* [Data for review]

────────────────

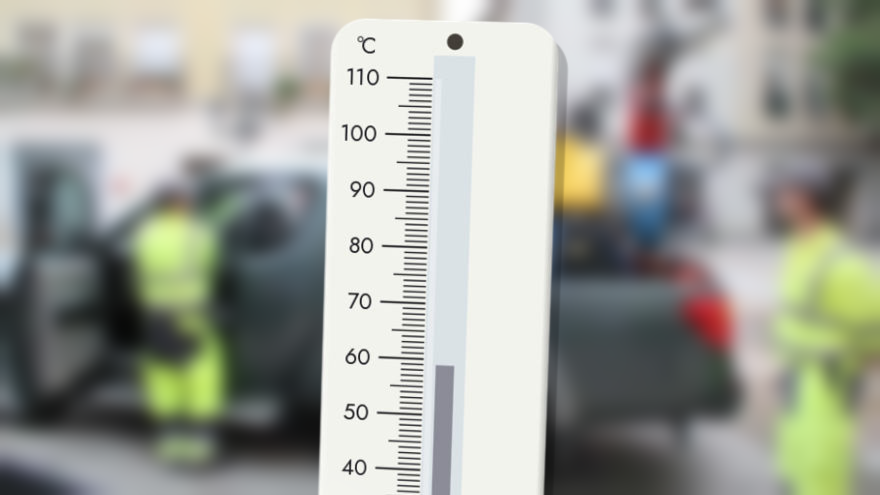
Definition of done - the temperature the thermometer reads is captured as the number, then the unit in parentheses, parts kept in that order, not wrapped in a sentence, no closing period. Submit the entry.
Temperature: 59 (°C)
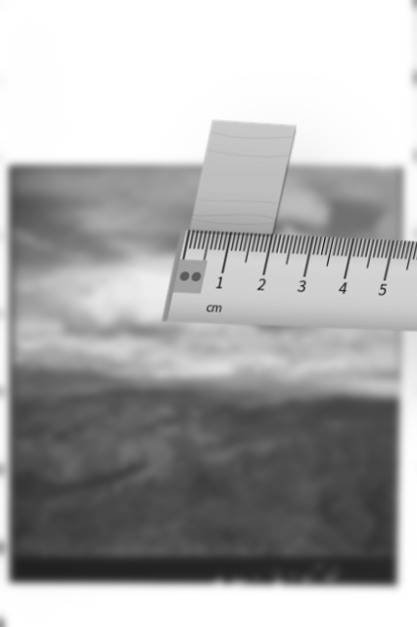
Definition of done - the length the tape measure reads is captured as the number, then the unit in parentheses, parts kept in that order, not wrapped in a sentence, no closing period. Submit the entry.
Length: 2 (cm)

────────────────

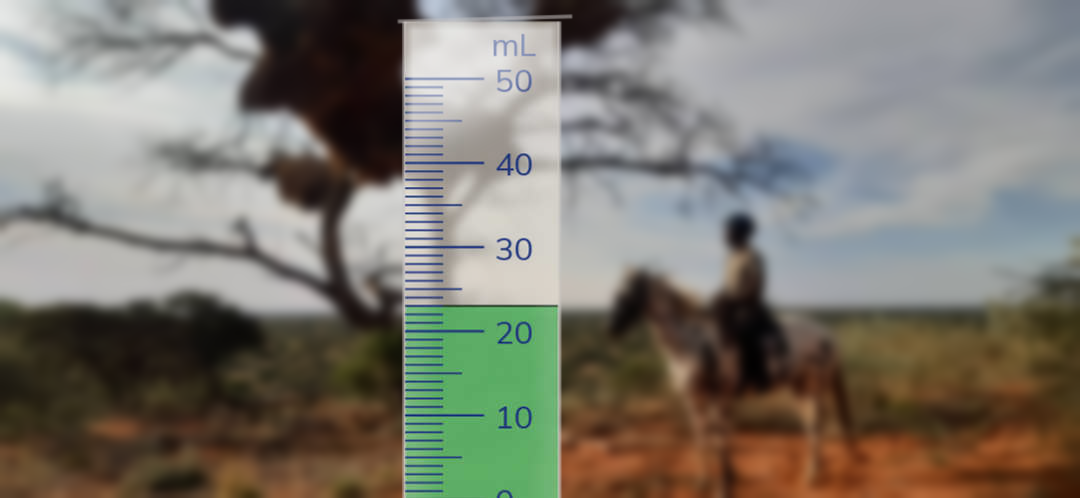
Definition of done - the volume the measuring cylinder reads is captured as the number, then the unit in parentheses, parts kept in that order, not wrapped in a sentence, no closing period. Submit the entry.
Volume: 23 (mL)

────────────────

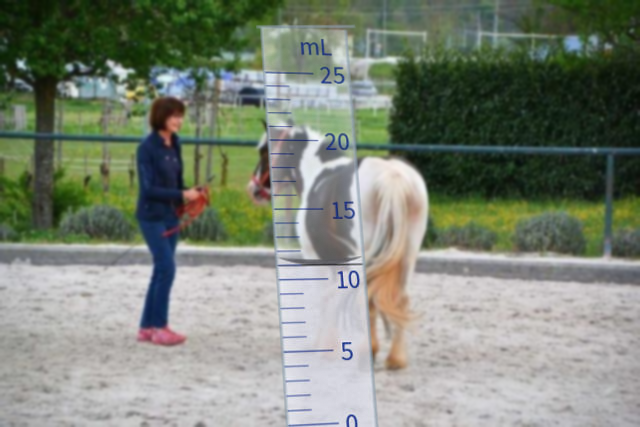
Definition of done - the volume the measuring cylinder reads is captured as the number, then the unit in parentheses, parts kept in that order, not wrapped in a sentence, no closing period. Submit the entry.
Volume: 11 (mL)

────────────────

Show every line of the records above that contains the word "order", treating uppercase and lowercase as different.

* [Output of the task]
Definition of done - the temperature the thermometer reads is captured as the number, then the unit in parentheses, parts kept in that order, not wrapped in a sentence, no closing period. Submit the entry.
Definition of done - the length the tape measure reads is captured as the number, then the unit in parentheses, parts kept in that order, not wrapped in a sentence, no closing period. Submit the entry.
Definition of done - the volume the measuring cylinder reads is captured as the number, then the unit in parentheses, parts kept in that order, not wrapped in a sentence, no closing period. Submit the entry.
Definition of done - the volume the measuring cylinder reads is captured as the number, then the unit in parentheses, parts kept in that order, not wrapped in a sentence, no closing period. Submit the entry.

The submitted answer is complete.